AIM OF THE EXERCISE:
Copy out each line of the entries below in which the string "calcularVolume" appears.

(Saved data entries)
+++

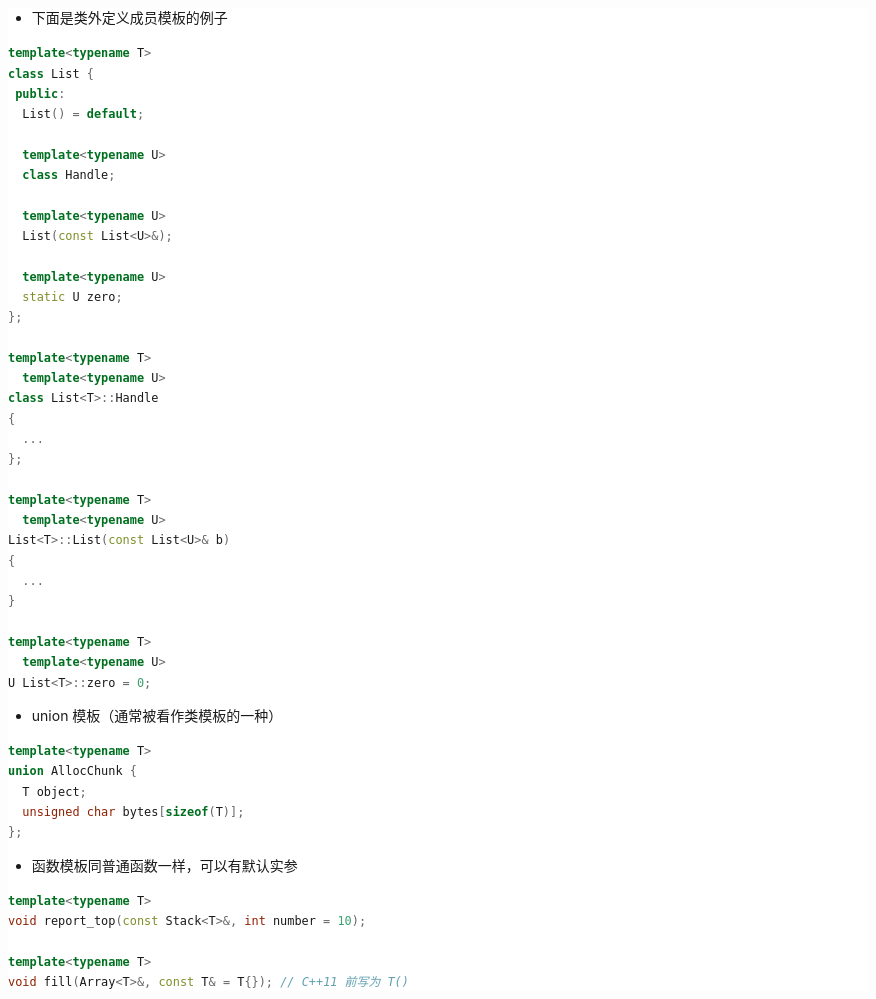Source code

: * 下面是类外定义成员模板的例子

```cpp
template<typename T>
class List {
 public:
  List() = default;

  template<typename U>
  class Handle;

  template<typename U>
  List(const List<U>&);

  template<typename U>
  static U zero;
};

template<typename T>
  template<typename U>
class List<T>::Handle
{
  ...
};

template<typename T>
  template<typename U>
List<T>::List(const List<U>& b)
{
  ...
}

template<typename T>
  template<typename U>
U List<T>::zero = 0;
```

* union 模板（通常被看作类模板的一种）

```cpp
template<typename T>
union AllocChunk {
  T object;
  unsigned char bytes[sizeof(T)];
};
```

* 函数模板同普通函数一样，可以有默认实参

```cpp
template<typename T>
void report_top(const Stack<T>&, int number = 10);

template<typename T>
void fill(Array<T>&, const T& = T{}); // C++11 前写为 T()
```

+++

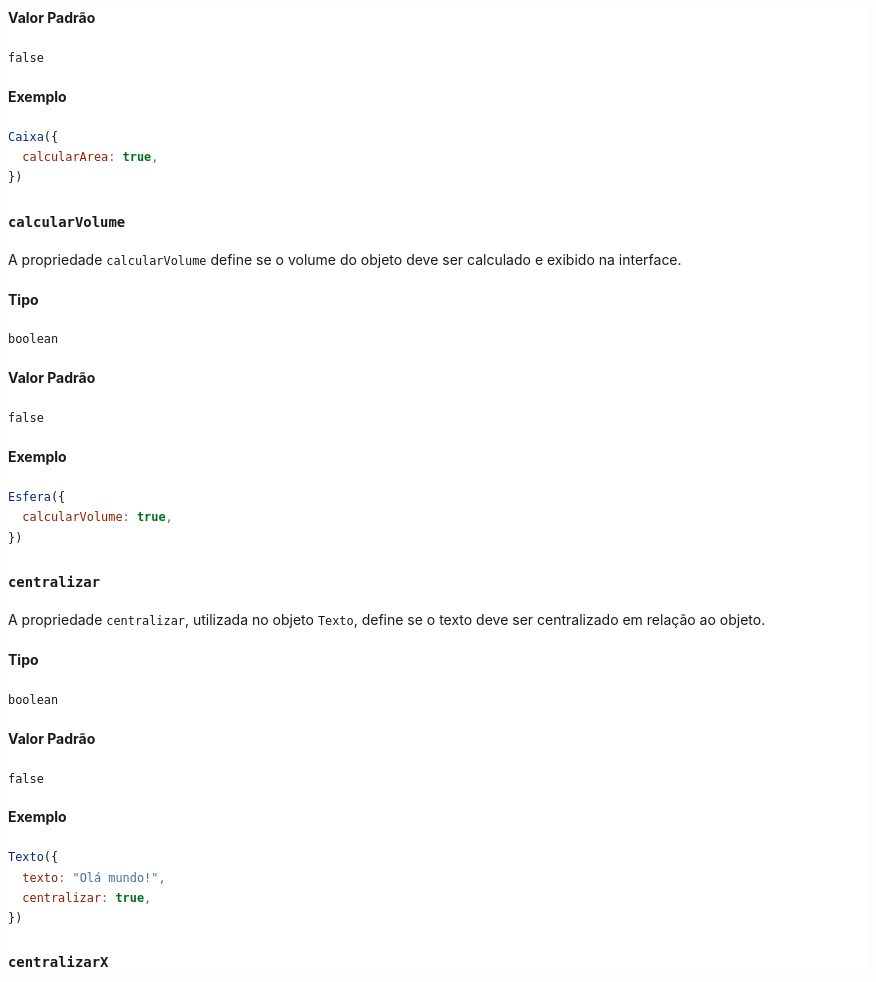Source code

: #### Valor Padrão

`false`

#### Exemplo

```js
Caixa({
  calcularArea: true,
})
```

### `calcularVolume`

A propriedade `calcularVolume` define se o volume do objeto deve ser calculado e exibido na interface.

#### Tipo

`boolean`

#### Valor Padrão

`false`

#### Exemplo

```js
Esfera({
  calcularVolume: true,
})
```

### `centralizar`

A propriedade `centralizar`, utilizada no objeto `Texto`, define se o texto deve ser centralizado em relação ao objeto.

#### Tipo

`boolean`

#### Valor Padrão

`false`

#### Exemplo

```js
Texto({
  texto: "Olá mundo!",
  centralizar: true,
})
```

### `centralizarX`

+++

PROBLEM SOLUTION:
### `calcularVolume`
A propriedade `calcularVolume` define se o volume do objeto deve ser calculado e exibido na interface.
  calcularVolume: true,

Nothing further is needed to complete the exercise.